▶ [GOAL OF THE EXERCISE] Would you output the entries below only from the line containing "f<sub>m</sub> : X" through the line containing "Proof. The first", exactly as they stand and with both ends included?

▶ [RECORDS SHOWN]
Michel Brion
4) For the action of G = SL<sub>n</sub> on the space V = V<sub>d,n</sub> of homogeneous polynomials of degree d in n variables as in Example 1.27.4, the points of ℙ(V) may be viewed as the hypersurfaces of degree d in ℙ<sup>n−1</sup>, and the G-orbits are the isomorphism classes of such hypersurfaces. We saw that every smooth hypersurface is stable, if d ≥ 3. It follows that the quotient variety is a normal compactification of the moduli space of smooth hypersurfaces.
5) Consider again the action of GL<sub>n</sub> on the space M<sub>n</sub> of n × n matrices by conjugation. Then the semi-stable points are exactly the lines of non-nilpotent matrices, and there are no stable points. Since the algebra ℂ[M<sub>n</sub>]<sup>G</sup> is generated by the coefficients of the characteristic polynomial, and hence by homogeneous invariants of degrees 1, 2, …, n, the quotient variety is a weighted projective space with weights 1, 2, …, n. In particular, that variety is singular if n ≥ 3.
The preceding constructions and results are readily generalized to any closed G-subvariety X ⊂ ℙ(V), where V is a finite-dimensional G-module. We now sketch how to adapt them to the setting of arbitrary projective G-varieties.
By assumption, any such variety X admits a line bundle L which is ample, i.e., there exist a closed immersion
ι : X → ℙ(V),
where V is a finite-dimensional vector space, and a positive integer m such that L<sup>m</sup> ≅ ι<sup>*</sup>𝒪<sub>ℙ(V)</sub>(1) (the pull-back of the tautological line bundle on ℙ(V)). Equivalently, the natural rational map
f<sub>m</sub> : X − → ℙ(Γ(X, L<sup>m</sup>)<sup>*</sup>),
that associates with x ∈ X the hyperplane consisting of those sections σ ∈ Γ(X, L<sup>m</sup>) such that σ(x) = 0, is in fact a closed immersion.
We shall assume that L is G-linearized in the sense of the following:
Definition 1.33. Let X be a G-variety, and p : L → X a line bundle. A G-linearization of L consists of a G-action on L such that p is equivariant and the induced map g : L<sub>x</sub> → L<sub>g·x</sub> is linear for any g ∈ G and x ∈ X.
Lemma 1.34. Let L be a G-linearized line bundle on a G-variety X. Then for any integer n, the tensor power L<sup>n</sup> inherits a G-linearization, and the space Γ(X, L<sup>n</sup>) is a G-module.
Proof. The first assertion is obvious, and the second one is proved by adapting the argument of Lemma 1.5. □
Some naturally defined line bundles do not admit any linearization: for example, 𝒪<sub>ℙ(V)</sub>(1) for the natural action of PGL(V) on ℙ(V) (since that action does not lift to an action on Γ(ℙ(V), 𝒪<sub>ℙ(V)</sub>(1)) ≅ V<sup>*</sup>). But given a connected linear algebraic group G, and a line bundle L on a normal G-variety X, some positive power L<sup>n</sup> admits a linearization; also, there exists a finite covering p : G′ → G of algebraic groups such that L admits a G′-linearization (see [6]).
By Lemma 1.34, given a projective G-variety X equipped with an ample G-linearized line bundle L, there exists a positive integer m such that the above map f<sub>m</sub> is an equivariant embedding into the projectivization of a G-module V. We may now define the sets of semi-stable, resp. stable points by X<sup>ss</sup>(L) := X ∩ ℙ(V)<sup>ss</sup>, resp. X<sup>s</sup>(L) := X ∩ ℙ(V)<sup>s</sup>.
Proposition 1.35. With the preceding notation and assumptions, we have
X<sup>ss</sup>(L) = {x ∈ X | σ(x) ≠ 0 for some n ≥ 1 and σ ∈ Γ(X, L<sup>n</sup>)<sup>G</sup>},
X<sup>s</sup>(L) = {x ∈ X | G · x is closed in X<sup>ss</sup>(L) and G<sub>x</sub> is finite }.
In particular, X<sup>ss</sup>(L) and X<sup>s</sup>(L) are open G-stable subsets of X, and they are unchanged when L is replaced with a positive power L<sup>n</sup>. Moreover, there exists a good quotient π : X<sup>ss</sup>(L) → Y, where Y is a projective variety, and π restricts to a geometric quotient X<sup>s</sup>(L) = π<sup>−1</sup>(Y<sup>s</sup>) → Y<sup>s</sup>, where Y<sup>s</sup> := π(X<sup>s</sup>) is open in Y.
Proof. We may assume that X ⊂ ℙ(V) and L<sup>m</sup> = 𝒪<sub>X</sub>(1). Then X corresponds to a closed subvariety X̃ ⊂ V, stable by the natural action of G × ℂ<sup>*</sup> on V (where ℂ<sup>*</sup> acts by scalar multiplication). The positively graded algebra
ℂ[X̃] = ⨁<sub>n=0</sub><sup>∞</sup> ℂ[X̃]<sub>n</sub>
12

▶ [WRITTEN ANSWER]
f<sub>m</sub> : X − → ℙ(Γ(X, L<sup>m</sup>)<sup>*</sup>),
that associates with x ∈ X the hyperplane consisting of those sections σ ∈ Γ(X, L<sup>m</sup>) such that σ(x) = 0, is in fact a closed immersion.
We shall assume that L is G-linearized in the sense of the following:
Definition 1.33. Let X be a G-variety, and p : L → X a line bundle. A G-linearization of L consists of a G-action on L such that p is equivariant and the induced map g : L<sub>x</sub> → L<sub>g·x</sub> is linear for any g ∈ G and x ∈ X.
Lemma 1.34. Let L be a G-linearized line bundle on a G-variety X. Then for any integer n, the tensor power L<sup>n</sup> inherits a G-linearization, and the space Γ(X, L<sup>n</sup>) is a G-module.
Proof. The first assertion is obvious, and the second one is proved by adapting the argument of Lemma 1.5. □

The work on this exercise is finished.